_Task item_: Output the lines of the records from the line that contains "## Verilog Datapath Extension" up to and including the line that contains "in Rails Applications", reproducing them without any change.

_Records supplied_:
※ ※ ※

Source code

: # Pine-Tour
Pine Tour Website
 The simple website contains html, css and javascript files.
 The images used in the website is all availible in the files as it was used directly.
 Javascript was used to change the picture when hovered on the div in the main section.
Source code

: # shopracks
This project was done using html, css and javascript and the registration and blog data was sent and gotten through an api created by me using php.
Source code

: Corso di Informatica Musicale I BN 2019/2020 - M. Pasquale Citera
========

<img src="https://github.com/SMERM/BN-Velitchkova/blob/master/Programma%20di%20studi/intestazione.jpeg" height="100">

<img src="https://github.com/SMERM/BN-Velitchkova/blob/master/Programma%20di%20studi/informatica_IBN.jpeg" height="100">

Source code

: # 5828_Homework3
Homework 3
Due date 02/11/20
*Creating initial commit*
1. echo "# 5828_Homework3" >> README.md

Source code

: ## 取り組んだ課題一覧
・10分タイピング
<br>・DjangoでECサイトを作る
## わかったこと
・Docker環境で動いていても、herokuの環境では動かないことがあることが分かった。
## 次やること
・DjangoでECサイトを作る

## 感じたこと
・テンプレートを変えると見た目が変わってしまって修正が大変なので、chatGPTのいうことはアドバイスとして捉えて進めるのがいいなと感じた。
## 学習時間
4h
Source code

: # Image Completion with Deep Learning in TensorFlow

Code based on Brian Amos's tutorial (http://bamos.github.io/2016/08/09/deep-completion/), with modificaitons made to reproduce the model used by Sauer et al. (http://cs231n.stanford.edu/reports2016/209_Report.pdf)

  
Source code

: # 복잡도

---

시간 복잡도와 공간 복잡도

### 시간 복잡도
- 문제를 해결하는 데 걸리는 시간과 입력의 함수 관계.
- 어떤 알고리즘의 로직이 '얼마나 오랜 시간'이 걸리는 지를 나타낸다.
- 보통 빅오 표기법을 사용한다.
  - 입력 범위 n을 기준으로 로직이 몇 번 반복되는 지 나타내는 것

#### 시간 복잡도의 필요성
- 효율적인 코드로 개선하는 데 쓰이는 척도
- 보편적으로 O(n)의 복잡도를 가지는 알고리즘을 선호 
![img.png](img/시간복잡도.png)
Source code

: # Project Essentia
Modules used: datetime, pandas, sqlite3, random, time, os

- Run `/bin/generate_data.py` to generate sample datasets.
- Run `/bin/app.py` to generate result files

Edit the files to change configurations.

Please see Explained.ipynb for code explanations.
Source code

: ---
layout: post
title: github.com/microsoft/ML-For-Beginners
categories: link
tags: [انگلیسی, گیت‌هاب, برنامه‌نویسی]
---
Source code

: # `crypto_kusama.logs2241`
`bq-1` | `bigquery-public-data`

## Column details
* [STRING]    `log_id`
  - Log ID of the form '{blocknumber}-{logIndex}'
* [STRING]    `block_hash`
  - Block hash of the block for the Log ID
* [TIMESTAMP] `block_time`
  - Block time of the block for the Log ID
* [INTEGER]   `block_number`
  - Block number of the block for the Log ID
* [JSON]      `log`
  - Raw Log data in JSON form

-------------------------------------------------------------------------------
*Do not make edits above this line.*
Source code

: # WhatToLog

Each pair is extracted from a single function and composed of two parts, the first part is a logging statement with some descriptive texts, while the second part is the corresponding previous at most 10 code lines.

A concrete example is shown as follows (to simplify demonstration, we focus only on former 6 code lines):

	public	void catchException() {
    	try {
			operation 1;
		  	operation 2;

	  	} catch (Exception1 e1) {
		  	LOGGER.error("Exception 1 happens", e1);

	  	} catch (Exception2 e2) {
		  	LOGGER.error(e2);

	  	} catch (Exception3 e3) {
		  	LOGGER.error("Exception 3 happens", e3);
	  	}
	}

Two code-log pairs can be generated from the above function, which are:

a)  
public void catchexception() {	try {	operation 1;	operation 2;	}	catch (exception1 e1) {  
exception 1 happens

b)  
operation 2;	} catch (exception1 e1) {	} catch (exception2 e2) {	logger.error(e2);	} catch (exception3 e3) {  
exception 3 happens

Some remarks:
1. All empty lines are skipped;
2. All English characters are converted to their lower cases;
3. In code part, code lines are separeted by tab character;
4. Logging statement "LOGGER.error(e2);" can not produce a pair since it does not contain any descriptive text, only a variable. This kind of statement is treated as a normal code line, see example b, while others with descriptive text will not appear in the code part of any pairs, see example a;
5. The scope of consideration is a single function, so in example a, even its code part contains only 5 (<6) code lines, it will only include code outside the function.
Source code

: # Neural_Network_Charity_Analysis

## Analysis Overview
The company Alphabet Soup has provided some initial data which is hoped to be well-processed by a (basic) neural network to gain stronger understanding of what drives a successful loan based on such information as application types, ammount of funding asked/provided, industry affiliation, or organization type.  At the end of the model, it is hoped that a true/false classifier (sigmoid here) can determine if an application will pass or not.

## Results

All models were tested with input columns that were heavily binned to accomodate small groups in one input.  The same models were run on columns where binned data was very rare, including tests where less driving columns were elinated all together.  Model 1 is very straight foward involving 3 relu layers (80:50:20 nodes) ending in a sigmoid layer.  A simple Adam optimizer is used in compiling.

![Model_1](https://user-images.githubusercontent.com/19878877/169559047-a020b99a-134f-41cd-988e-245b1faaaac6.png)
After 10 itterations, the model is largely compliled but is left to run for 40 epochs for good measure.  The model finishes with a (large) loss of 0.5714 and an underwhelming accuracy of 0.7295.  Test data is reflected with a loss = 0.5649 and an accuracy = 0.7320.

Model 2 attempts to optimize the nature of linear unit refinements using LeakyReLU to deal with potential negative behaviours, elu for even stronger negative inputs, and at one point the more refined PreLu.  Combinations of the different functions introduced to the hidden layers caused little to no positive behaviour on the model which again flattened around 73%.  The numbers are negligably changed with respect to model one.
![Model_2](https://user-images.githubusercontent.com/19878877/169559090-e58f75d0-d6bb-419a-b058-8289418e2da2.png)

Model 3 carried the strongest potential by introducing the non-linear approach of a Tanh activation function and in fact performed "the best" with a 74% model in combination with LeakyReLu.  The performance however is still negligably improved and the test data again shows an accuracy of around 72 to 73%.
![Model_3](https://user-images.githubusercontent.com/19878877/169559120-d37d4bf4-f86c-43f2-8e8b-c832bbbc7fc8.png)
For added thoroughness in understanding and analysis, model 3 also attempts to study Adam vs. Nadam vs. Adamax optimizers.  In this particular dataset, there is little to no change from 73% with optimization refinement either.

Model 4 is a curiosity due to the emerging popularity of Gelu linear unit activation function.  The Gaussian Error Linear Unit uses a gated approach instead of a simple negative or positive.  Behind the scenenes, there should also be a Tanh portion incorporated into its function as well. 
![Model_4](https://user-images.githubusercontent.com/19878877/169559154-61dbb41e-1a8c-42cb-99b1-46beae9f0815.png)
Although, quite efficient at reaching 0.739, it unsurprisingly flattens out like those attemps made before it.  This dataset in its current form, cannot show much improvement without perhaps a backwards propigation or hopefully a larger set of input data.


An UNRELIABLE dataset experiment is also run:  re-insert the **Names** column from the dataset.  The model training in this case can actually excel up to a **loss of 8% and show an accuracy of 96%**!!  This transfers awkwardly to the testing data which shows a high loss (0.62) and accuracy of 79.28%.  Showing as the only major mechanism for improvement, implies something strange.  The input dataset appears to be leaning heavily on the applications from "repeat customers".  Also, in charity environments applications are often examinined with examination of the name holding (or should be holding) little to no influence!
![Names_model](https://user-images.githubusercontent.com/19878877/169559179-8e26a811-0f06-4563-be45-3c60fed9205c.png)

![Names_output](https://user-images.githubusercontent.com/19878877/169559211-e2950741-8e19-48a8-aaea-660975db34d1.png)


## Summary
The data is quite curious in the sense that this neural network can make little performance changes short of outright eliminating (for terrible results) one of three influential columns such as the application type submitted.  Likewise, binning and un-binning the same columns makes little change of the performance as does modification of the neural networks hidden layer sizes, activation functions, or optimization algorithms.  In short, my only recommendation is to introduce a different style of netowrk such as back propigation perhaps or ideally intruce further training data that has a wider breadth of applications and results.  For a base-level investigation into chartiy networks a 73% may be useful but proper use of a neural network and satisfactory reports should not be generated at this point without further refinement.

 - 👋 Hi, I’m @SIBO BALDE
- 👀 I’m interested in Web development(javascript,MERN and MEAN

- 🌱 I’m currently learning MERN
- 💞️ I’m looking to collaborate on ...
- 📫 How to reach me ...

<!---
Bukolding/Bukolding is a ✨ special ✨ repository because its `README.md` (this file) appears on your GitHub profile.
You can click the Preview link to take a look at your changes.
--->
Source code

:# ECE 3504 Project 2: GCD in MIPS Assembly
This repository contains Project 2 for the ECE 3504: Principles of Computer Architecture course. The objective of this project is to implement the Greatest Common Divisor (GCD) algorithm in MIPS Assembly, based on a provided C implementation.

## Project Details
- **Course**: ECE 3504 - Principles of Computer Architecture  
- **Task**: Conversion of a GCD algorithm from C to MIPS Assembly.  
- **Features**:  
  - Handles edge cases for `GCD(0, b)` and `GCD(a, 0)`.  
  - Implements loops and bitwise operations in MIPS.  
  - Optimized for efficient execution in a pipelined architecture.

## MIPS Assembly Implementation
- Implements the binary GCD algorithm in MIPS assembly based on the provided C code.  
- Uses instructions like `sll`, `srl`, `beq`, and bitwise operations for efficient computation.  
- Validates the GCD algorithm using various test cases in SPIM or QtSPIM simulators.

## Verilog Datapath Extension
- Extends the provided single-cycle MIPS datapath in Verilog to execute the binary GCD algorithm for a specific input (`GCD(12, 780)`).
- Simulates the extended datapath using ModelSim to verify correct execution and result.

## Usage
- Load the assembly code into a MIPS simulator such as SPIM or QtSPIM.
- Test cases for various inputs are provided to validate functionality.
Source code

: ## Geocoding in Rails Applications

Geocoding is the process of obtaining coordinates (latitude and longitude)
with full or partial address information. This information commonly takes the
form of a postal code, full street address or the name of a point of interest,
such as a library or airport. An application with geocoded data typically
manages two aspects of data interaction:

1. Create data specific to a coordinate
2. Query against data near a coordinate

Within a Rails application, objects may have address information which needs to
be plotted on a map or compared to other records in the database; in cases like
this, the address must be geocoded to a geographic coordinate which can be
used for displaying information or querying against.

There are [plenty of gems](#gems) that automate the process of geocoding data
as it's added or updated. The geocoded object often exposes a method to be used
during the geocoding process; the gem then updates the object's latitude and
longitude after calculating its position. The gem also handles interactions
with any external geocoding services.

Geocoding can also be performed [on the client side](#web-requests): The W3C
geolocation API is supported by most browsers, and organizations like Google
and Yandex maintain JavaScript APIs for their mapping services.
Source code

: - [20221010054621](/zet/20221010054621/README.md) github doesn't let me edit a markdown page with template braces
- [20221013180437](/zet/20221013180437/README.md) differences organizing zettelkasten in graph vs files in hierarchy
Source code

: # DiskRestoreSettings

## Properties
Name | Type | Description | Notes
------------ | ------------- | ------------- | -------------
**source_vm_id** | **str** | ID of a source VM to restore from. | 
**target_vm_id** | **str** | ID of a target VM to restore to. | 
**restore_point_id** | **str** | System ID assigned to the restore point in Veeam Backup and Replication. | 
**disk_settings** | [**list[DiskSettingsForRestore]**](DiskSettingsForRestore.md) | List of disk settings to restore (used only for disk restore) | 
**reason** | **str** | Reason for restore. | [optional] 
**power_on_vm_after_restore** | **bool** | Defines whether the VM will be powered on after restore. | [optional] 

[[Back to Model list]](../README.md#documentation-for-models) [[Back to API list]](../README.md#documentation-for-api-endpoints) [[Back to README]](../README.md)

※ ※ ※

_Answer to this exercise_:
## Verilog Datapath Extension
- Extends the provided single-cycle MIPS datapath in Verilog to execute the binary GCD algorithm for a specific input (`GCD(12, 780)`).
- Simulates the extended datapath using ModelSim to verify correct execution and result.

## Usage
- Load the assembly code into a MIPS simulator such as SPIM or QtSPIM.
- Test cases for various inputs are provided to validate functionality.
Source code

: ## Geocoding in Rails Applications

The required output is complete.